Hermann Hesse. Der Weg nach Innen, Kommentartext von Andreas Christoph Schmidt

10:00:10        

Als er bereits ein alter Mann war, fuhr Hermann Hesse im August regelmäßig ins Engadin, nach Sils Maria.

 

00:47             

Sein Blick aus dem Zimmerfenster fiel auf das, so nannte er es: „schönste Geburtshaus eines großen Stromes.“ Denn hier entspringt der Inn. Und er fließt nicht nach Westen, ins nahe Italien. Er nimmt den weiten Weg, ostwärts, weit durch die Alpen, sammelt das Wasser vieler Bäche und Flüsse und mündet bei Passau in die Donau.

 

01:12              

Hesse liebte weite Wege, hatte als junger Mann Wanderungen gemacht, die heute ganz unglaublich anmuten, hunderte von Kilometern auf der Landstraße. Auch durch das Engadin war er gewandert, an St. Moritz vorübergezogen und Sils, mit seinem berühmten Hotel Waldhaus, aber er war bei weitem nicht in der Lage, hier einzukehren.

 

01:33              

Eigentlich war sein ganzes Leben eine weite Wanderung gewesen. Sein weiter Weg nach innen.

 

02:34            

Am Ende nun war er ein hochgeehrter Gast im Waldhaus, das nur von hochgeehrten Gästen und eigentlich beinahe nur von Berühmtheiten bewohnt wurde.

 

02:50             

Die Manns und die Hesses trafen sich hier,

 

02:54              

Das Gästebuch, nein, Arrivéebuch belegt es, abends plauderten die beiden Literaturnobelpreisträger ein Stündchen miteinander, wobei Hesse mehr lauschte als sprach.

 

03:23              

Das Zimmer, in dem Hesse wohnte, ist noch so eingerichtet wie ehedem. Heute übernachtet hier gelegentlich Hesses Enkel Silver.

 

05:08               

Einmal jährlich findet in Sils ein Hesse-Kongreß statt. Der Schweizer Schriftsteller Adolf Muschg hält einen Einführungsvortrag. Eine zeitlang war er Präsident der Akademie der Künste in Berlin, und eine lange Zeit war er Literaturprofessor in den USA und Zürich. Sein erstes Leseerlebnis hätte ihm Hesse beinah verleidet.

 

06:16                

Und so hatte es begonnen: Hermann Hesse wurde 1877 in Calw, im Nordschwarzwald geboren, in eine Familie hochbegabter, zu großer Entsagung bereiter, unermüdlich fleißiger Gottesknechte. Die Eltern stammten beide nicht von hier. Sie waren Missionare, und die Mutter war in Indien geboren worden. Der Großvater, Hermann Gundert, hatte einen Glasschrank mit indischen Götzen und sprach alle Sprachen. Die, (von denen wir gehört haben) deren Namen wir kennen, aber auch solche: Malayalam, Fali, Hindustani…

 

07:12                 

Seltsamer Gegensatz: das Städtchen mit seinen Winkelgassen, und darin diese weltbewanderte Familie. Der Vater kam aus Estland, war Baltendeutscher, hatte einen russischen Pass und sprach unbeirrbar hochdeutsch. Das Deutsch, das sein Sohn später schrieb, ein Fremdling in Fachwerkkulisse.

══════════════════════════════

▶ WAS ZU TUN IST
Schreiben Sie den Kommentartext über Hermann Hesse weiter, und zwar im Anschluss an seinen letzten Satz.

══════════════════════════════

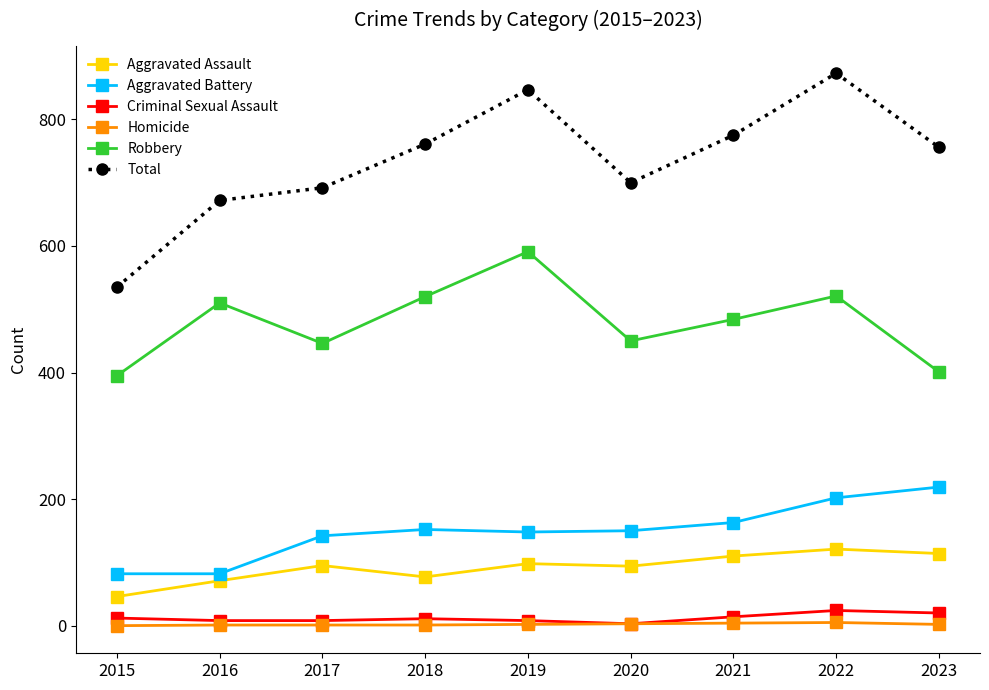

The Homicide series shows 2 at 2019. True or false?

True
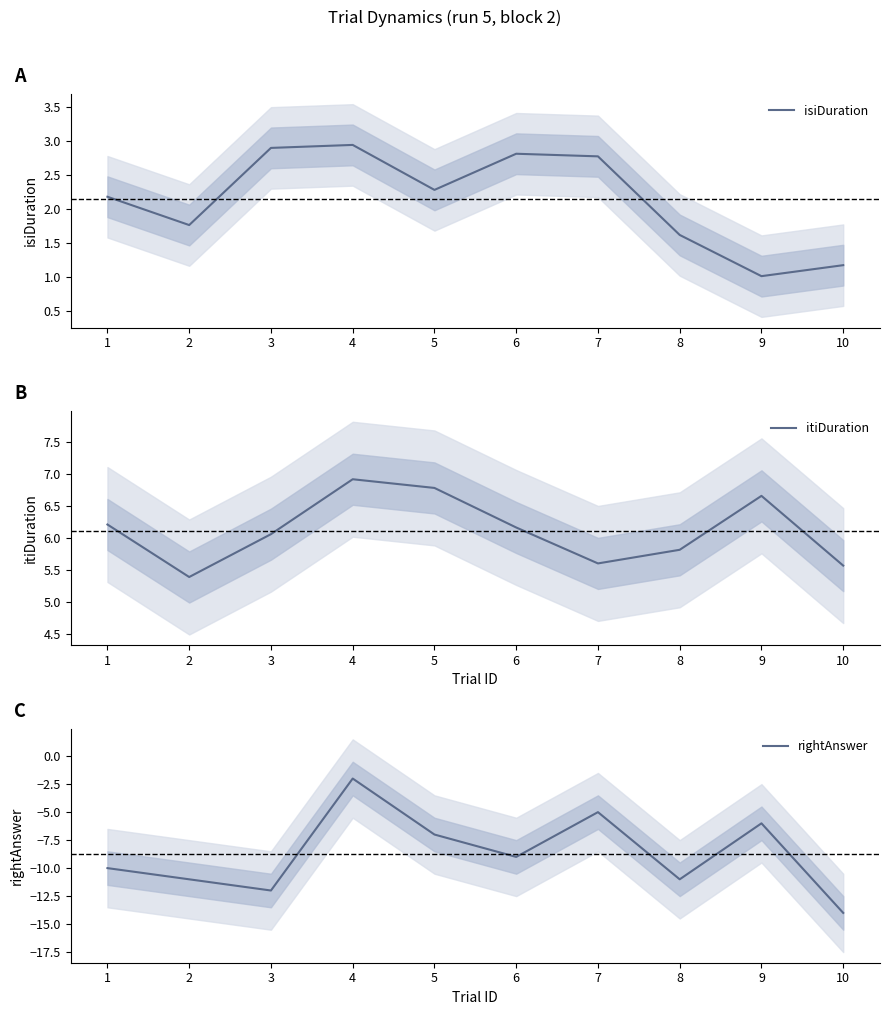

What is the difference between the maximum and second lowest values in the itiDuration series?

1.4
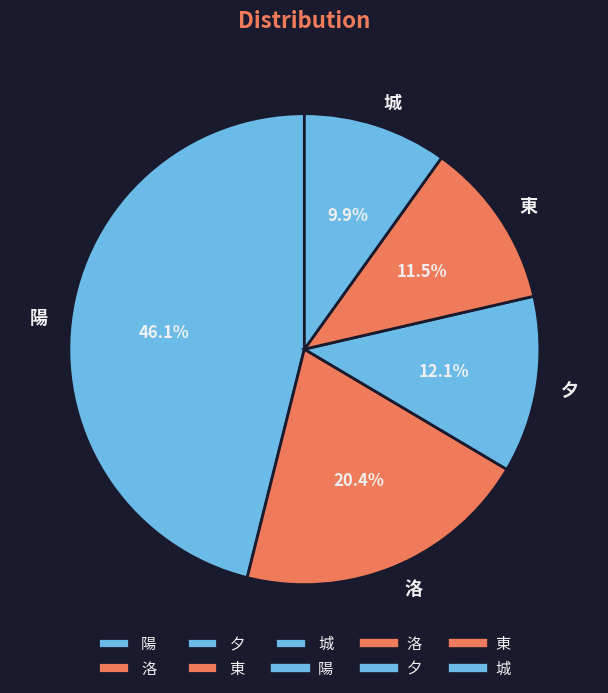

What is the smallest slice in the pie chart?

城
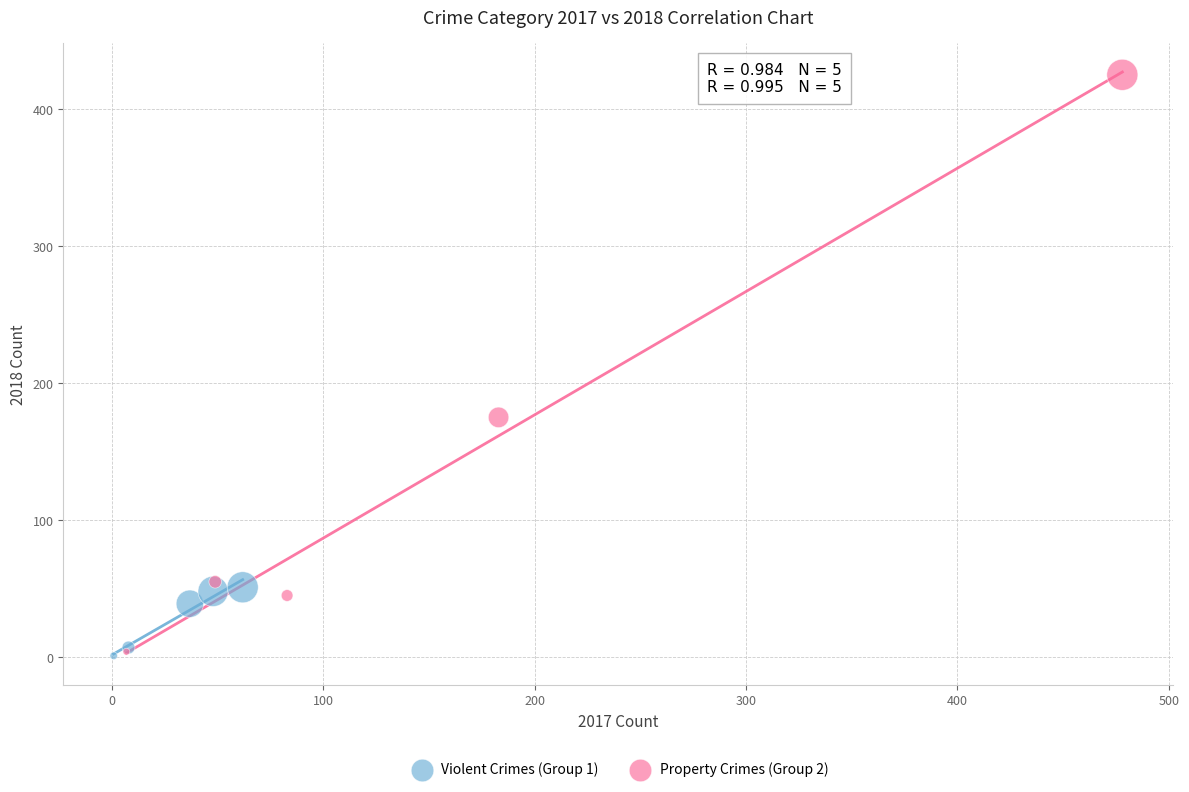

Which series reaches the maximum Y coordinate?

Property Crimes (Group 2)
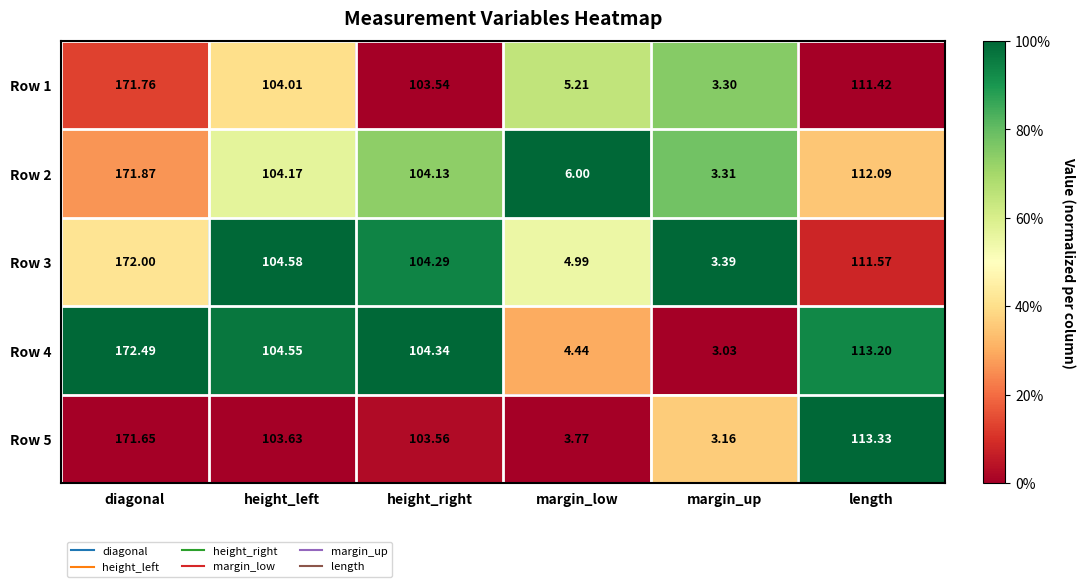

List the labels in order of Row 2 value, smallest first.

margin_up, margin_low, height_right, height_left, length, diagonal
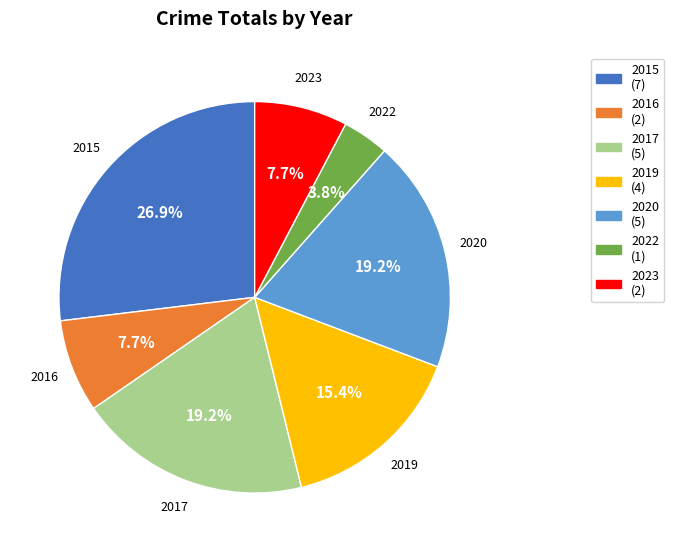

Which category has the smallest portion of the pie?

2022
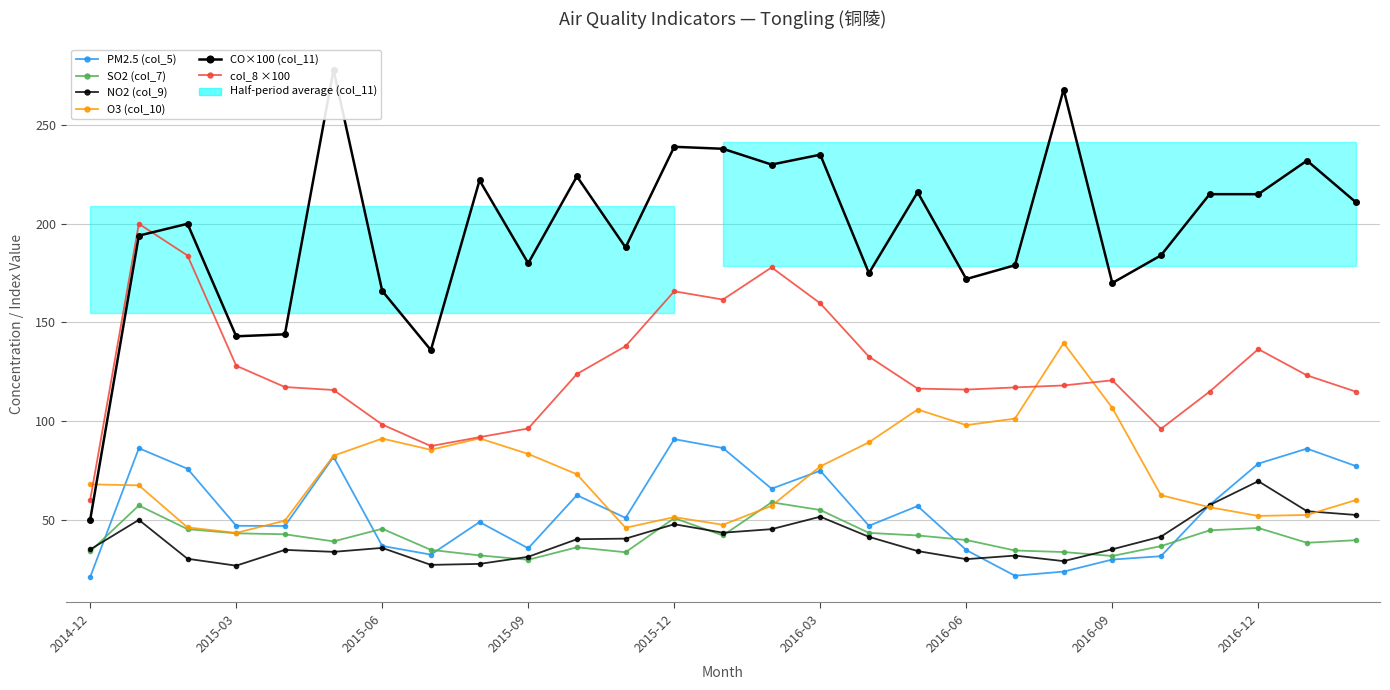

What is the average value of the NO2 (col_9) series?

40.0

══════════════════════════════

▶ ANTWORTFELD
 

07:35              

Die Großmutter erst: Sie konnte nur französisch, las in ihrer Bibel und blieb sogar den Enkeln fremd.

 

08:03             

Er war aber kein leicht erziehbarer Knabe gewesen.

 

08:32             

Seit Jahrhunderten beherbergt das Zisterzienserkloster von Maulbronn eine Schule. Zu Hesses Zeit musste man eine Reihe schwerer Prüfungen bestehen, ehe man hier eintreten durfte.

 

08:49             

Wer das Landexamen bestand, konnte sich als einen Auserwählten betrachten, denn viele scheiterten, nur wenige wurden zugelassen. Ihr Lebensweg stand fest: Professor oder Pfarrer, Katheder oder Kanzel. Hesse war 14, als er nach Maulbronn kam.

 

09:51             

Holder, das ist Hölderlin, auch er war Seminarist in Maulbronn.

 

09:59             

Hesses Großvater Hermann Gundert, der stolz war, seinen Enkel an der Schule zu wissen, die er selbst einmal besuchte. Von ihm jedoch, Hesse selbst, keine Spur.

 

10:12             

Denn er sollte hier scheitern.

 

10:15             

Maulbronn ist das Vorbild für Mariabronn in „Narziß und Goldmund“ und Waldzell in Hesses großem letzem Roman „Das Glasperlenspiel“. Eine Provinz des Geistes. Ein Hort der Auserwählten. Und ein Ort des Scheiterns. In „Unterm Rad“ erscheint es unter seinem wirklichen Namen.

 

11:13             

Bericht der Schulleitung über die Flucht des Zöglings Hesse. Ein halbes Jahr nur war er in Maulbronn; im Frühling 1892 wird er, nachdem er davongelaufen und wieder heimgebracht worden ist, nachdem er von Selbstmord gesprochen und mit Mord gedroht hat, entlassen.

 

12:22             

 „Unterm Rad“ ist eine bittere Abrechnung mit der Schule.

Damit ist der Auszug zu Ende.